++++ Dataset

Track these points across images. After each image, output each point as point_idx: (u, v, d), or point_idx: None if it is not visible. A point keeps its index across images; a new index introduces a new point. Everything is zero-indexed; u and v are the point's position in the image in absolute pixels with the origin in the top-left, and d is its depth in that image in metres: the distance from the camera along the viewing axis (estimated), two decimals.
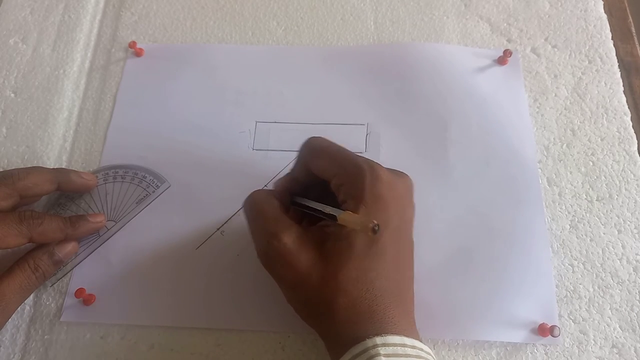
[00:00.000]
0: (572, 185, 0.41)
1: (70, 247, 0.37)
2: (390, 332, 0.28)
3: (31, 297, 0.37)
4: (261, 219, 0.32)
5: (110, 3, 0.51)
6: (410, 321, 0.31)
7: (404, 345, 0.28)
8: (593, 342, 0.35)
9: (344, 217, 0.28)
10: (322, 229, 0.32)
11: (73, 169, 0.42)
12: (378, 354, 0.27)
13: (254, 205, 0.33)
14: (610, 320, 0.36)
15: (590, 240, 0.39)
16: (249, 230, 0.33)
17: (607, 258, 0.38)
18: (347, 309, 0.29)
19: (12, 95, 0.46)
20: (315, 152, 0.33)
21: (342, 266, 0.29)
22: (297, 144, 0.42)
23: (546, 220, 0.39)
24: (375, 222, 0.27)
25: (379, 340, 0.27)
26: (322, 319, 0.30)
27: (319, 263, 0.30)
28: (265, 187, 0.40)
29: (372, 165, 0.31)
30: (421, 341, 0.29)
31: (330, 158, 0.32)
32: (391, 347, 0.27)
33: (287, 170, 0.41)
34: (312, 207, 0.32)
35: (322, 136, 0.34)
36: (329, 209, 0.30)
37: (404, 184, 0.32)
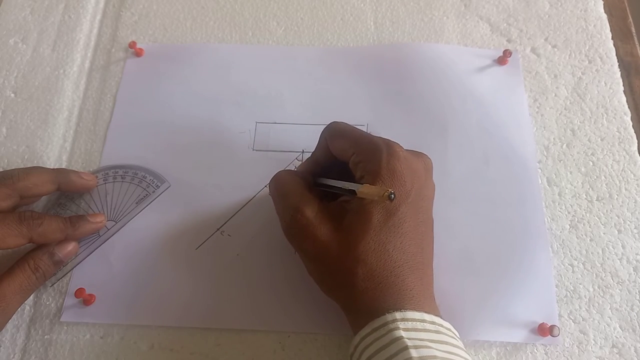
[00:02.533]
0: (572, 185, 0.41)
1: (70, 247, 0.37)
2: (410, 307, 0.29)
3: (31, 297, 0.37)
4: (285, 196, 0.34)
5: (110, 3, 0.51)
6: (430, 296, 0.31)
7: (423, 321, 0.28)
8: (593, 342, 0.35)
9: (363, 189, 0.29)
10: (342, 204, 0.33)
11: (73, 169, 0.42)
12: (397, 328, 0.27)
13: (279, 183, 0.35)
14: (610, 320, 0.36)
15: (590, 240, 0.39)
16: (275, 207, 0.35)
17: (607, 258, 0.38)
18: (365, 279, 0.30)
19: (12, 95, 0.46)
20: (336, 133, 0.35)
21: (361, 238, 0.30)
22: (297, 145, 0.42)
23: (546, 220, 0.39)
24: (391, 190, 0.28)
25: (398, 315, 0.28)
26: (342, 289, 0.31)
27: (339, 235, 0.31)
28: (266, 187, 0.41)
29: (389, 143, 0.32)
30: (441, 317, 0.30)
31: (349, 138, 0.34)
32: (410, 322, 0.28)
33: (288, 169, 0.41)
34: (332, 185, 0.33)
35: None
36: (348, 185, 0.31)
37: (421, 162, 0.33)
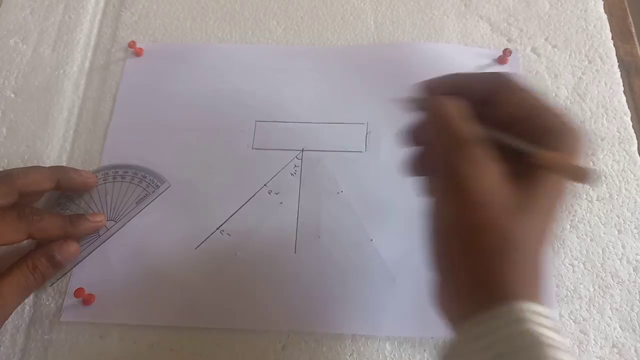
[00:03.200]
0: (572, 185, 0.40)
1: (71, 248, 0.37)
2: (540, 302, 0.25)
3: (31, 297, 0.37)
4: (453, 125, 0.28)
5: (110, 3, 0.51)
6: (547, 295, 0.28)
7: (552, 319, 0.24)
8: (593, 342, 0.35)
9: (556, 158, 0.25)
10: (516, 162, 0.27)
11: None
12: (531, 322, 0.24)
13: (445, 111, 0.29)
14: (611, 320, 0.36)
15: (590, 240, 0.39)
16: (433, 138, 0.30)
17: (607, 258, 0.38)
18: (517, 250, 0.25)
19: (12, 95, 0.46)
20: (521, 87, 0.30)
21: (530, 209, 0.26)
22: (297, 143, 0.42)
23: None
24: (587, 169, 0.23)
25: (535, 307, 0.24)
26: (478, 254, 0.26)
27: (506, 191, 0.26)
28: (265, 186, 0.40)
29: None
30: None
31: (537, 100, 0.29)
32: (543, 319, 0.24)
33: (288, 169, 0.41)
34: (506, 141, 0.28)
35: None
36: (532, 147, 0.27)
37: None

++++++++

● Exercise directions
Your task is to retype the records above in full and exactly, omitting the pictures.

● Exercise answer
Track these points across images. After each image, output each point as point_idx: (u, v, d), or point_idx: None if it is not visible. A point keeps its index across images; a new index introduces a new point. Everything is zero-indexed; u and v are the point's position in the image in absolute pixels with the origin in the top-left, and d is its depth in that image in metres: the distance from the camera along the viewing axis (estimated), two decimals.
[00:00.000]
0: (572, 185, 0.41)
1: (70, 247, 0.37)
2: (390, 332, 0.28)
3: (31, 297, 0.37)
4: (261, 219, 0.32)
5: (110, 3, 0.51)
6: (410, 321, 0.31)
7: (404, 345, 0.28)
8: (593, 342, 0.35)
9: (344, 217, 0.28)
10: (322, 229, 0.32)
11: (73, 169, 0.42)
12: (378, 354, 0.27)
13: (254, 205, 0.33)
14: (610, 320, 0.36)
15: (590, 240, 0.39)
16: (249, 230, 0.33)
17: (607, 258, 0.38)
18: (347, 309, 0.29)
19: (12, 95, 0.46)
20: (315, 152, 0.33)
21: (342, 266, 0.29)
22: (297, 144, 0.42)
23: (546, 220, 0.39)
24: (375, 222, 0.27)
25: (379, 340, 0.27)
26: (322, 319, 0.30)
27: (319, 263, 0.30)
28: (265, 187, 0.40)
29: (372, 165, 0.31)
30: (421, 341, 0.29)
31: (330, 158, 0.32)
32: (391, 347, 0.27)
33: (287, 170, 0.41)
34: (312, 207, 0.32)
35: (322, 136, 0.34)
36: (329, 209, 0.30)
37: (404, 184, 0.32)
[00:02.533]
0: (572, 185, 0.41)
1: (70, 247, 0.37)
2: (410, 307, 0.29)
3: (31, 297, 0.37)
4: (285, 196, 0.34)
5: (110, 3, 0.51)
6: (430, 296, 0.31)
7: (423, 321, 0.28)
8: (593, 342, 0.35)
9: (363, 189, 0.29)
10: (342, 204, 0.33)
11: (73, 169, 0.42)
12: (397, 328, 0.27)
13: (279, 183, 0.35)
14: (610, 320, 0.36)
15: (590, 240, 0.39)
16: (275, 207, 0.35)
17: (607, 258, 0.38)
18: (365, 279, 0.30)
19: (12, 95, 0.46)
20: (336, 133, 0.35)
21: (361, 238, 0.30)
22: (297, 145, 0.42)
23: (546, 220, 0.39)
24: (391, 190, 0.28)
25: (398, 315, 0.28)
26: (342, 289, 0.31)
27: (339, 235, 0.31)
28: (266, 187, 0.41)
29: (389, 143, 0.32)
30: (441, 317, 0.30)
31: (349, 138, 0.34)
32: (410, 322, 0.28)
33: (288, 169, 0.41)
34: (332, 185, 0.33)
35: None
36: (348, 185, 0.31)
37: (421, 162, 0.33)
[00:03.200]
0: (572, 185, 0.40)
1: (71, 248, 0.37)
2: (540, 302, 0.25)
3: (31, 297, 0.37)
4: (453, 125, 0.28)
5: (110, 3, 0.51)
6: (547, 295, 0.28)
7: (552, 319, 0.24)
8: (593, 342, 0.35)
9: (556, 158, 0.25)
10: (516, 162, 0.27)
11: None
12: (531, 322, 0.24)
13: (445, 111, 0.29)
14: (611, 320, 0.36)
15: (590, 240, 0.39)
16: (433, 138, 0.30)
17: (607, 258, 0.38)
18: (517, 250, 0.25)
19: (12, 95, 0.46)
20: (521, 87, 0.30)
21: (530, 209, 0.26)
22: (297, 143, 0.42)
23: None
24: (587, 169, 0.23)
25: (535, 307, 0.24)
26: (478, 254, 0.26)
27: (506, 191, 0.26)
28: (265, 186, 0.40)
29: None
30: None
31: (537, 100, 0.29)
32: (543, 319, 0.24)
33: (288, 169, 0.41)
34: (506, 141, 0.28)
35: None
36: (532, 147, 0.27)
37: None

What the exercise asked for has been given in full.